Details of the project code-named Dolphin were first released at E3 in 1999. The most noticeable changes from the N64 were the 128-bit custom processor and the optical disk game media. It seemed like Nintendo were finally abandoning the more expensive and developer-unfriendly cartridge for an optical disk alternative. The chip manufacturer was announced to be IBM and not NEC, who had developed the MPU for the N64.
The GameCube was demoed at Space World 2000 and its final specifications were released. Its name had changed from Dolphin to StarCube and then to GameCube. It would use an impressive S3 6-to-1 texture compression, which would allow textures to be compressed to 1/6 of their original size without any loss of quality. The GC would also allow the Game Boy Advance to be connected via an interface cable and act as both a controller and an external device for transferring data, characters and mini-games to.

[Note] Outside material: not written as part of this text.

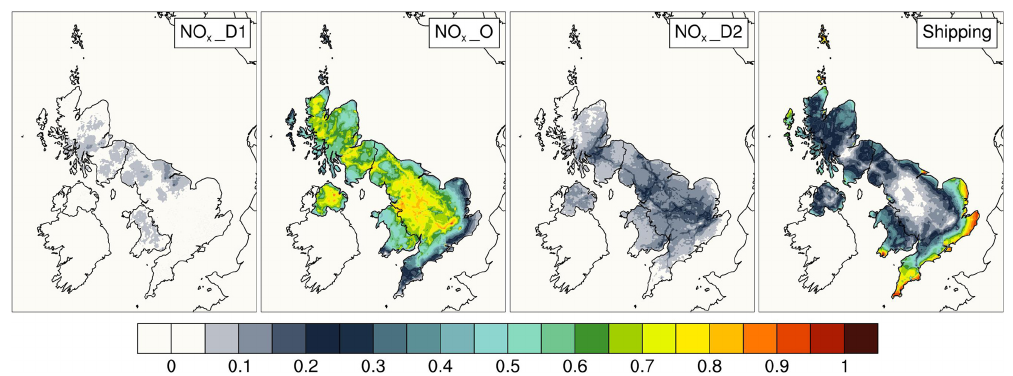
Figure 4. Spatial distributions (at the 5km × 5km model grid resolution) of the first-order sensitivity indices for modelled surface concen- trations of NO 2 . D indicates emissions from a dominant sector and O indicates grouped emissions from the rest of the sectors. For NO x emissions the dominant sectors are energy production (D1) and road transport (D2). The shipping emissions variable combines emissions of all relevant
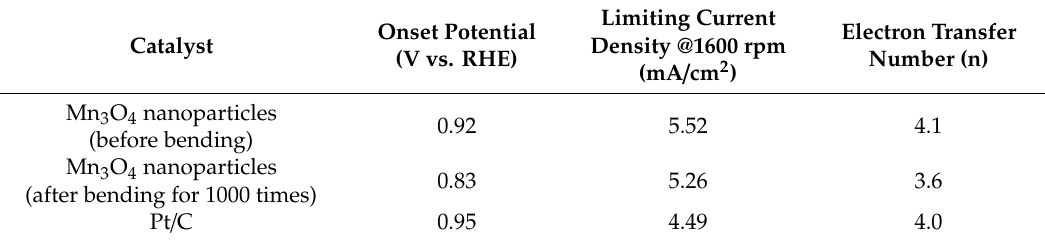
Figure 8. ( a ) ORR polarization curves of the air cathodes and ( b ) discharging voltage / power density profiles before and after bending for 1000 times. Table 2. ORR activities and kinetics for di ff erent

The GC was released in Japan on September 14, 2001 and sold 300,000 units. It was released in the US in November and by that time had a few name game titles, including the beautiful Resident Evil 0 by Capcom. The European release came early the following year. A range of accessories were later released such as the wireless WaveBird controller and an attachable monitor.
To compete with the PS2 and XBOX's DVD playback features, Nintendo got together with Panasonic to release the Panasonic-Q, which incorporates a Game Cube and a Panasonic DVD player into a single unit. The Panasonic-Q currently only retails in Japan, but is available online for about $490. It has a multi-region DVD player and weighs more than the GC. On December 17, 2003 the Panasonic-Q was discontinued mainly because of poor sales and retail overstock.
Compared to other consoles like the PS2 and XBOX, it seems like Nintendo never had online gaming in mind. A network adaptor was eventually released.
The GC initially retailed for $199, but now sells for $99 to $149 and just £79.99 in the UK (approx. $125).